--- Data extract Enclosed Below ---

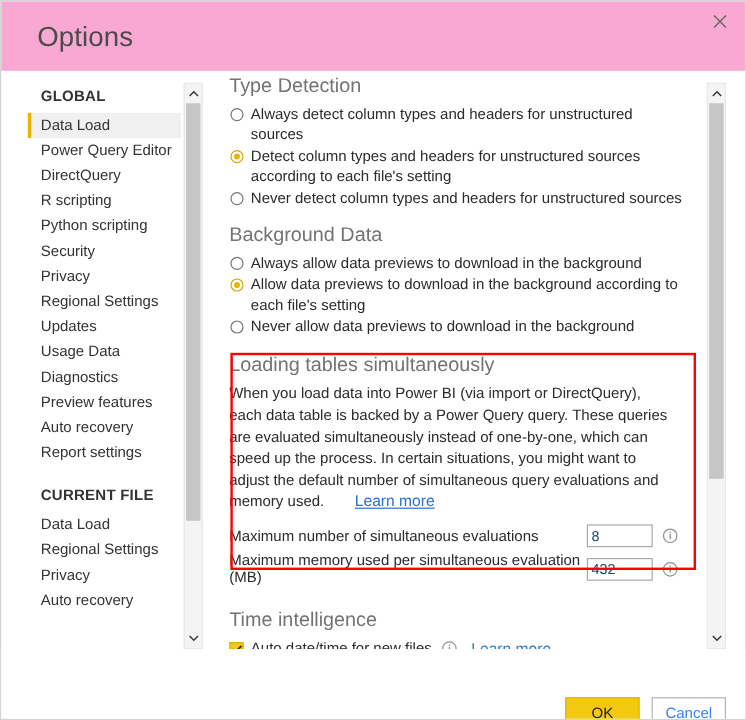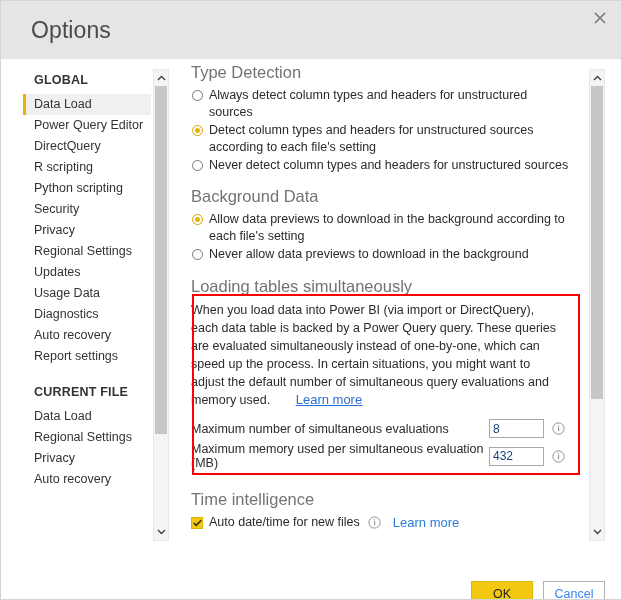--- a/index.html
+++ b/index.html
@@ -13,21 +13,21 @@
     position: relative;
     width: 622px; height: 600px;
     background: #ffffff;
     border: 1px solid #d4d4d4;
     overflow: hidden;
   }
 
   
   #title-bar {
     position: absolute; left: 0; top: 0; width: 622px; height: 58px;
-    background: #e5e5e5;
+    background: #f9a8d4;
   }
   #page-title {
     position: absolute; left: 30px; top: 16px;
     font-size: 23px; color: #4a4a4a; font-weight: 400;
     letter-spacing: .1px;
   }
   #close-button {
     position: absolute; right: 3px; top: 2px;
     width: 40px; height: 30px;
     display: flex; align-items: center; justify-content: center;
@@ -206,20 +206,21 @@
     <div class="side-item"><span>Power Query Editor</span></div>
     <div class="side-item"><span>DirectQuery</span></div>
     <div class="side-item"><span>R scripting</span></div>
     <div class="side-item"><span>Python scripting</span></div>
     <div class="side-item"><span>Security</span></div>
     <div class="side-item"><span>Privacy</span></div>
     <div class="side-item"><span>Regional Settings</span></div>
     <div class="side-item"><span>Updates</span></div>
     <div class="side-item"><span>Usage Data</span></div>
     <div class="side-item"><span>Diagnostics</span></div>
+    <div class="side-item"><span>Preview features</span></div>
     <div class="side-item"><span>Auto recovery</span></div>
     <div class="side-item"><span>Report settings</span></div>
 
     <div class="side-spacer"></div>
 
     <div class="side-group-title">CURRENT FILE</div>
     <div class="side-item"><span>Data Load</span></div>
     <div class="side-item"><span>Regional Settings</span></div>
     <div class="side-item"><span>Privacy</span></div>
     <div class="side-item"><span>Auto recovery</span></div>
@@ -252,20 +253,24 @@
         <span class="opt-label">Detect column types and headers for unstructured sources according to each file's setting</span>
       </div>
       <div class="opt-row">
         <span class="radio"></span>
         <span class="opt-label">Never detect column types and headers for unstructured sources</span>
       </div>
     </div>
 
     <div style="margin-top:13px;">
       <div class="section-heading">Background Data</div>
+      <div class="opt-row">
+        <span class="radio"></span>
+        <span class="opt-label">Always allow data previews to download in the background</span>
+      </div>
       <div class="opt-row">
         <span class="radio checked"></span>
         <span class="opt-label">Allow data previews to download in the background according to each file's setting</span>
       </div>
       <div class="opt-row">
         <span class="radio"></span>
         <span class="opt-label">Never allow data previews to download in the background</span>
       </div>
     </div>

--- End of Enclosed Data extract ---

__What the exercise asks__
Nothing but the lines from the start of the records through the line holding "-206,20 +206,21 @@" should be printed, exactly as written and with the pictures left out.

__Response area__
--- a/index.html
+++ b/index.html
@@ -13,21 +13,21 @@
     position: relative;
     width: 622px; height: 600px;
     background: #ffffff;
     border: 1px solid #d4d4d4;
     overflow: hidden;
   }
 
   
   #title-bar {
     position: absolute; left: 0; top: 0; width: 622px; height: 58px;
-    background: #e5e5e5;
+    background: #f9a8d4;
   }
   #page-title {
     position: absolute; left: 30px; top: 16px;
     font-size: 23px; color: #4a4a4a; font-weight: 400;
     letter-spacing: .1px;
   }
   #close-button {
     position: absolute; right: 3px; top: 2px;
     width: 40px; height: 30px;
     display: flex; align-items: center; justify-content: center;
@@ -206,20 +206,21 @@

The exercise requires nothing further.